Zielgruppenspezifische Zugänge sind in der politischen Bildung eine Grundvoraussetzung, damit die Teilnehmenden ein eigenständiges Lerninteresse entwickeln. Sie werden jedoch dann problematisch, wenn sie gesellschaftliche Zuschreibungen fortschreiben und Fremd- und Eigengruppen konstruieren anstatt diese kritisch zu hinterfragen.

Politische Bildung will Menschen erreichen, Wissen vermitteln und dazu befähigen, eigene (kritische) Werturteile treffen zu können. Damit politische Bildung ihre Wirkung entfalten kann und allen Menschen gleichermaßen zugänglich ist, muss sie sich auch an den jeweiligen Zielgruppen orientieren. Sie muss dem Alter der Teilnehmenden genauso angepasst sein, wie ihrem Lernniveau und ihren Sprachkompetenzen. Gute politische Bildung sollte den Lernort reflektieren, Heterogenität und Diversität in den Lerngruppen berücksichtigen und darüber hinaus lebensweltlich orientiert sein. Sie soll nah am Menschen agieren, anerkennend und wertschätzend mit den Teilnehmenden umgehen und vorhandenes Wissen miteinbeziehen. Zielgruppenspezifische, sprich der Lerngruppe angepasste Bildungsangebote scheinen aus dieser Perspektive daher nicht nur sinnvoll, sondern eine absolute Notwendigkeit, um einen erfolgreichen Bildungsprozess zu ermöglichen.

→ **Aufgabenstellung**: Schreiben Sie aus dem Lesetext die Stelle zwischen „Zielgruppenspezifische Zugänge sind“ und „kritisch zu hinterfragen.“ einschließlich dieser Wörter wortgetreu ab.

→ **Bereitgestelltes Material**:
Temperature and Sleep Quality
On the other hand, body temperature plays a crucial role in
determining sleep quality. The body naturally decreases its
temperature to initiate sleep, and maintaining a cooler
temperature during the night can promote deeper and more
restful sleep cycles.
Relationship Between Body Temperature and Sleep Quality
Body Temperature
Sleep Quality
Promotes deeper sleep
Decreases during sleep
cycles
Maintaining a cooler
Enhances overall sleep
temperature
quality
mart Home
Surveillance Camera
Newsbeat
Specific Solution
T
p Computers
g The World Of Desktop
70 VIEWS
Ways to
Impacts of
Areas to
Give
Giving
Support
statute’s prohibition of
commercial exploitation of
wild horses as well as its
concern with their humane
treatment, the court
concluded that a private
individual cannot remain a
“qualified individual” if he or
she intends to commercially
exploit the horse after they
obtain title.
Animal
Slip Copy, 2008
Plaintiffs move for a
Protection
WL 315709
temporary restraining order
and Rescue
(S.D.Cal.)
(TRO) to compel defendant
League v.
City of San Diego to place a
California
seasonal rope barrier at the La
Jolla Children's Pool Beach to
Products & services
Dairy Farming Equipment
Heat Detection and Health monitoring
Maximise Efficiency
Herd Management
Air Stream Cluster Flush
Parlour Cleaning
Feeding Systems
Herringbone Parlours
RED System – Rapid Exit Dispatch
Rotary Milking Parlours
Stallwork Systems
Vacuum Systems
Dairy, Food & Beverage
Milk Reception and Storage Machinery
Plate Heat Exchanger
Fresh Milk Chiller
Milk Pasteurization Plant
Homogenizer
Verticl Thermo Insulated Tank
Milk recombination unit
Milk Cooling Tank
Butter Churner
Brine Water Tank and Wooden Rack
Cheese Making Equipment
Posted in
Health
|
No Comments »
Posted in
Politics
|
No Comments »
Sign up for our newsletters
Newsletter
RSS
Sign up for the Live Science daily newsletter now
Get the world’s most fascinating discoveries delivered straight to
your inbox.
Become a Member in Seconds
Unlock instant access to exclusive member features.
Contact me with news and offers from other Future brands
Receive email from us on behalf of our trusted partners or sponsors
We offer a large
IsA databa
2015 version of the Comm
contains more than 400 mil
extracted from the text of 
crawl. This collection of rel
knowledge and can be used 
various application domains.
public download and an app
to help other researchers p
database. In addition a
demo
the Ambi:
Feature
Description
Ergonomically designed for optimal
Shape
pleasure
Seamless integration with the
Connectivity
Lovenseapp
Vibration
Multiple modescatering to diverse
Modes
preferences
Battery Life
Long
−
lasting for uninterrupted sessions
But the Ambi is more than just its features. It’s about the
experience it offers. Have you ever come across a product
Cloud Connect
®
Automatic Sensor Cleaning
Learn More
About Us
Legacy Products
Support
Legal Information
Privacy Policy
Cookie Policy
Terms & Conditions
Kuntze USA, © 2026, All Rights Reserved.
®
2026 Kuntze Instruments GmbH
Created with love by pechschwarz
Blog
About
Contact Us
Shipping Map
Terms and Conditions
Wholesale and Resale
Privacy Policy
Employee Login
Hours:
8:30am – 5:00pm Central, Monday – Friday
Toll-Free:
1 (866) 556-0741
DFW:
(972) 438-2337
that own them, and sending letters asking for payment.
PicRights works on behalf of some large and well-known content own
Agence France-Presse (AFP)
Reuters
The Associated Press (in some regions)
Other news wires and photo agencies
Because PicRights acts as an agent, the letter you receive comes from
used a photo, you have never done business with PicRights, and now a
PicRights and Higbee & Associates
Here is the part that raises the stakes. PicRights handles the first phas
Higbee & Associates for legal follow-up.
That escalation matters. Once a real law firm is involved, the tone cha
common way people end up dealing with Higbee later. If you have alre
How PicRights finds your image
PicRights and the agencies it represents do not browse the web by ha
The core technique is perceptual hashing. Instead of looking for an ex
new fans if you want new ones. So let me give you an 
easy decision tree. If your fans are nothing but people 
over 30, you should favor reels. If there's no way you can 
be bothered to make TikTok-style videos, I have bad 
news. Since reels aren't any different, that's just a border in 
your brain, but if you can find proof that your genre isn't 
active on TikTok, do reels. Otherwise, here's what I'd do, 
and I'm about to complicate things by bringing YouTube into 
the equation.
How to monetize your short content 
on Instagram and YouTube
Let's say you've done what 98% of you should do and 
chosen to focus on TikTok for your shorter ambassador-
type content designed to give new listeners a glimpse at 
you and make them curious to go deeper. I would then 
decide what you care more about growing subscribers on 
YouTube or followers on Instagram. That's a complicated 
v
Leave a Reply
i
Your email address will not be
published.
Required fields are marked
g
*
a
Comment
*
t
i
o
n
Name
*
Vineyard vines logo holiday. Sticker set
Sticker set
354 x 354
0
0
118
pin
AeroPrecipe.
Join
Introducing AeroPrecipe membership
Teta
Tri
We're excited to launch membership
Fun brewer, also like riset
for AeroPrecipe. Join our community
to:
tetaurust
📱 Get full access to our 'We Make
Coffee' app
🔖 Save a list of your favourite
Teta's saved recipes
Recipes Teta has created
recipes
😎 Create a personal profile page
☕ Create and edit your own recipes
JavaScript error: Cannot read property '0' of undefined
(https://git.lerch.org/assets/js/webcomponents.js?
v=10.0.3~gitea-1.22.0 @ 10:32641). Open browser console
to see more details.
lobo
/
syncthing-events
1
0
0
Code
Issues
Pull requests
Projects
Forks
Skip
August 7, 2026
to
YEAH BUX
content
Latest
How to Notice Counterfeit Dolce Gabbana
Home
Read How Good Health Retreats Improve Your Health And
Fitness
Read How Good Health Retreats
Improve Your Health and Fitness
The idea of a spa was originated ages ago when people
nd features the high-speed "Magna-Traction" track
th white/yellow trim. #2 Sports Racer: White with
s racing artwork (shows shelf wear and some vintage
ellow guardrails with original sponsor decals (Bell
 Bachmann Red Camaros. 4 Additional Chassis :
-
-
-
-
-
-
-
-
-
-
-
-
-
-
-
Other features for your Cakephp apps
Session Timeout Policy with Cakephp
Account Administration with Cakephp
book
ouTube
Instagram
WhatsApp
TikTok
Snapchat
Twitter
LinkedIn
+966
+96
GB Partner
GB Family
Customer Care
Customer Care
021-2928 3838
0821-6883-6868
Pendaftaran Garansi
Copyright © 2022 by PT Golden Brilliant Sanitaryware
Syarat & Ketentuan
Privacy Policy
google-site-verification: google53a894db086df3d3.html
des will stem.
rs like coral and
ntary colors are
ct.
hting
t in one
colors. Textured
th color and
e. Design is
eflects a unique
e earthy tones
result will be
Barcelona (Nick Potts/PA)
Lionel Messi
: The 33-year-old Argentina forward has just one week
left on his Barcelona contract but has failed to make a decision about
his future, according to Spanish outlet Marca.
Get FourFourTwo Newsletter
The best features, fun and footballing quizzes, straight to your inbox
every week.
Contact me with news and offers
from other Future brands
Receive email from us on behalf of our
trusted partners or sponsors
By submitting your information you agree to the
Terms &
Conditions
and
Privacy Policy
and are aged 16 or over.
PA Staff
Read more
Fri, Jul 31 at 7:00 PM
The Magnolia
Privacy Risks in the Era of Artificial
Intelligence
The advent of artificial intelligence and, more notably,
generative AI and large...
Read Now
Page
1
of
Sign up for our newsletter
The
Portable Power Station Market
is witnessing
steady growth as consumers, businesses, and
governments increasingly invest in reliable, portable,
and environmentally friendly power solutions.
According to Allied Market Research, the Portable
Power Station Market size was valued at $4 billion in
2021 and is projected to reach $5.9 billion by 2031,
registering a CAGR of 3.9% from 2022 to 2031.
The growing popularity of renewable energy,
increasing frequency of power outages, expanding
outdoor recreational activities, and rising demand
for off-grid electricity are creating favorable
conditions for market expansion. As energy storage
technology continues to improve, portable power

→ **Ergebnis**:
Zielgruppenspezifische Zugänge sind in der politischen Bildung eine Grundvoraussetzung, damit die Teilnehmenden ein eigenständiges Lerninteresse entwickeln. Sie werden jedoch dann problematisch, wenn sie gesellschaftliche Zuschreibungen fortschreiben und Fremd- und Eigengruppen konstruieren anstatt diese kritisch zu hinterfragen.